• TEXT PROVIDED:
────────────────────────────────────────
The Rice Thresher
- Type: Student newspaper
- Format: Tabloid
- School: Rice University
- Editor-in-chief: James Cancelarich
- Founded: 1916
- Headquarters: Houston, Texas
- Website: ricethresher.org
- Free online archives: texashistory.unt.edu/explore/titles/t02888/ (1916–2012)

= The Rice Thresher =

Student newspaper

The Rice Thresher is the weekly student newspaper of Rice University in Houston, Texas. It was first published in 1916. It has an estimated circulation of 3,000 and is distributed throughout the university and its surrounding areas.

The Thresher has won numerous awards from journalism organizations like the Society of Professional Journalists, Texas Intercollegiate Press Association, the College Media Association (CMA), and the Associated Collegiate Press (ACP), including Best Newspaper for a 4-year University under 5,000 from CMA (2016, 2018, 2019, 2020, 2022), two All-American ratings from ACP (2009–2010, 1995–1996), and four Newspaper Pacemaker Finalist Awards (2018, 2017, 2003, 2000). In 2019, the Thresher was named the 2nd best college newspaper in the United States by the Princeton Review, up from 3rd best in 2018 and 12th best in 2017.
────────────────────────────────────────
• REQUIRED ACTIONS:
a. Answer these about the Rice Thresher text:
(i) In what year was the newspaper first published?
(ii) What is its estimated circulation?
(iii) Where did the Princeton Review rank it among college newspapers in 2019?
b. Can you turn the paragraph in the Rice Thresher text that starts "The Thresher has won numerous awards" into a brief list that keeps its main facts?
c. Would you continue the Rice Thresher text from where it ends?
The lines that come next are not needed.
────────────────────────────────────────
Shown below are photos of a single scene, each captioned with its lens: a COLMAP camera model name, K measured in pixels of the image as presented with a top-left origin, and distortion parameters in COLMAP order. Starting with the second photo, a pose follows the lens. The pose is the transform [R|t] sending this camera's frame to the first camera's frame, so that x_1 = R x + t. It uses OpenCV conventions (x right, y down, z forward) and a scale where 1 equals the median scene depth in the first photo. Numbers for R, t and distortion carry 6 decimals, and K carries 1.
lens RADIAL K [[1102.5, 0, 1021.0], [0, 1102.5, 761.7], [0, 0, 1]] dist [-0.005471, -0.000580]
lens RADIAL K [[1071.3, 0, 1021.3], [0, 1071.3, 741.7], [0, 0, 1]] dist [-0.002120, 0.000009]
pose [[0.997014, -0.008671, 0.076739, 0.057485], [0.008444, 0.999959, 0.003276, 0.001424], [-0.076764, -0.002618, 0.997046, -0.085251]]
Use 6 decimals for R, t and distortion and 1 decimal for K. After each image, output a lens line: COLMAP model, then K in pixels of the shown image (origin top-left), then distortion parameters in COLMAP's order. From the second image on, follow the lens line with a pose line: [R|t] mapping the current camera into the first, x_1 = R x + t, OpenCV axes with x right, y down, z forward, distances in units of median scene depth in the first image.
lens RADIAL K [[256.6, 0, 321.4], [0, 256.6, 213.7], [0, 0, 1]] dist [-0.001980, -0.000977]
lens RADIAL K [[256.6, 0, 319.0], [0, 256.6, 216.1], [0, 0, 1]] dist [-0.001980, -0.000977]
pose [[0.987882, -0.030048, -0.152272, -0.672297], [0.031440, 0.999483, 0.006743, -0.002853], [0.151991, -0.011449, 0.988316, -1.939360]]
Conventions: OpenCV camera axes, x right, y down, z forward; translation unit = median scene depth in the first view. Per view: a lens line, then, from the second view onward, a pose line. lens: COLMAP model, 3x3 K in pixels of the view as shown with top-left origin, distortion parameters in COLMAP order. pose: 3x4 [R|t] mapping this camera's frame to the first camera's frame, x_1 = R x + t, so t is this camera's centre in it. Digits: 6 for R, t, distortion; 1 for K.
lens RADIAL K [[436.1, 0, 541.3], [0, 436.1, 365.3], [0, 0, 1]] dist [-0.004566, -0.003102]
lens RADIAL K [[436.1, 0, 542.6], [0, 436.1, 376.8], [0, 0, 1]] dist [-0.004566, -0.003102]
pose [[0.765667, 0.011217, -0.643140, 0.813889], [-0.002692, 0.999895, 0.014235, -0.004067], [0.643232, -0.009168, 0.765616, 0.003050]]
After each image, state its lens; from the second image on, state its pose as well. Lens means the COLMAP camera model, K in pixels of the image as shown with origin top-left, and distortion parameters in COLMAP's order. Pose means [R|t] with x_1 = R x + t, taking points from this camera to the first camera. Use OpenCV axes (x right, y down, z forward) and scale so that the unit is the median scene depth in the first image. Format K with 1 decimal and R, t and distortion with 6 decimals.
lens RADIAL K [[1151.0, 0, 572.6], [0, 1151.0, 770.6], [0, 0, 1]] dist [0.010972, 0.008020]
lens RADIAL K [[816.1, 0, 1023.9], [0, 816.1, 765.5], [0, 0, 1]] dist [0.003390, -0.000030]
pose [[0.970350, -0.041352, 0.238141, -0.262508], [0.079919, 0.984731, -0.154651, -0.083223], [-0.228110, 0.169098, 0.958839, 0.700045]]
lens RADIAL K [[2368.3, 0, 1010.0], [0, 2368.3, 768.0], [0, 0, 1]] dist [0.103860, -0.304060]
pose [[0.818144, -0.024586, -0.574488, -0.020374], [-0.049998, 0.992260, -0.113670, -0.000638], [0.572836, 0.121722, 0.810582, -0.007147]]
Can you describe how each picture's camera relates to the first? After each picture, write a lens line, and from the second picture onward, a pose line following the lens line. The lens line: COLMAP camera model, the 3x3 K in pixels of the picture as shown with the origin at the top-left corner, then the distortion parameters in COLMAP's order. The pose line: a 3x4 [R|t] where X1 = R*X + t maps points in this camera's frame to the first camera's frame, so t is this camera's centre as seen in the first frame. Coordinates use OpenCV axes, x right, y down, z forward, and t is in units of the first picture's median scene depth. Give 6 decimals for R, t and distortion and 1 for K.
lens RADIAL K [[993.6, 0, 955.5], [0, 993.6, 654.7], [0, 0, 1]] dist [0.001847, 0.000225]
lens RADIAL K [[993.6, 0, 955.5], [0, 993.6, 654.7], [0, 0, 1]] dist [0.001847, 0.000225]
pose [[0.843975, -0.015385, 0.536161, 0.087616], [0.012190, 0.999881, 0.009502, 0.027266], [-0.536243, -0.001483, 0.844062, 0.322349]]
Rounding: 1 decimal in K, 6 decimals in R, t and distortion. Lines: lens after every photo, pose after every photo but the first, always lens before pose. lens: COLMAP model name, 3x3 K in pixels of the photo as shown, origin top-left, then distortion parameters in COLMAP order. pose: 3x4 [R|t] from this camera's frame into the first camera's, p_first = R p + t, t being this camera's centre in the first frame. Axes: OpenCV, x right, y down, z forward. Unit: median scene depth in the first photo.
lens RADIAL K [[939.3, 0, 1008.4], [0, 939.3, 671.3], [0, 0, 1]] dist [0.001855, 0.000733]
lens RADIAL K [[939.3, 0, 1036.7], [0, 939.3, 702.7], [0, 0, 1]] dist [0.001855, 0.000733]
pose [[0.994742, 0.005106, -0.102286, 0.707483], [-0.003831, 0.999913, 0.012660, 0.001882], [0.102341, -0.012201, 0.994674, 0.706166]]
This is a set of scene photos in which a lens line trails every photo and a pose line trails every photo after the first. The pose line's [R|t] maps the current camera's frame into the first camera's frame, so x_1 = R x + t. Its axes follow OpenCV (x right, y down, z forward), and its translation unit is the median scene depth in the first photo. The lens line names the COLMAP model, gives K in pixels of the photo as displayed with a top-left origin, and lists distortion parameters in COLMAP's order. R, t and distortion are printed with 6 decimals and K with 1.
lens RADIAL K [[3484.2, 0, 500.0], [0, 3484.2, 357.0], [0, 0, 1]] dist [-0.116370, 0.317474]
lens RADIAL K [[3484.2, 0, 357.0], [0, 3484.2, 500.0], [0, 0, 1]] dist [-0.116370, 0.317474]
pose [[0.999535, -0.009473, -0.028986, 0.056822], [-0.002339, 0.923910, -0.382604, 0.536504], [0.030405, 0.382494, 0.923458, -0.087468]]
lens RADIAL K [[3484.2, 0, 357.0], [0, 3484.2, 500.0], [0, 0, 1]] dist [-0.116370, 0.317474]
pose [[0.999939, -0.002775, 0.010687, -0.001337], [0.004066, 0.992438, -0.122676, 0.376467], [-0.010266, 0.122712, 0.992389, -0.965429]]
────────────────────────────────────────
• EXPECTED RESULTS:
a.
(i) 1916
(ii) About 3,000
(iii) 2nd best in the United States

b.
- Awarding organizations: Society of Professional Journalists, Texas Intercollegiate Press Association, College Media Association (CMA), Associated Collegiate Press (ACP)
- CMA Best Newspaper for a 4-year University under 5,000: 2016, 2018, 2019, 2020, 2022
- ACP All-American ratings: 2009–2010, 1995–1996
- Newspaper Pacemaker Finalist Awards: 2018, 2017, 2003, 2000
- Princeton Review college newspaper rankings: 12th (2017), 3rd (2018), 2nd (2019)

c.
The Thresher runs on a six-figure annual budget, employs over 100 staffers, and is distributed each Wednesday of the school year with the exception of examinations periods and holidays. The paper is separated into six sections: News, Opinion, Features, Arts and Entertainment, Sports, and the satirical Backpage.

== History ==
The Rice Thresher was the first student publication to be formed at the Rice Institute despite it appearing in the fourth academic year (1915–1916). In the fall of 1915, three literary societies - the Elizabeth Baldwin (female), the Owl (male), and the Riceonian (male) - elected three members each to serve on a committee to organize the paper. The committee then selected the founding editorial board, composed entirely of committee members plus two additional students. On Saturday, January 15, 1916, the first issue of the then-bi-weekly Thresher was published under the guidance of editor-in-chief William M. Standish.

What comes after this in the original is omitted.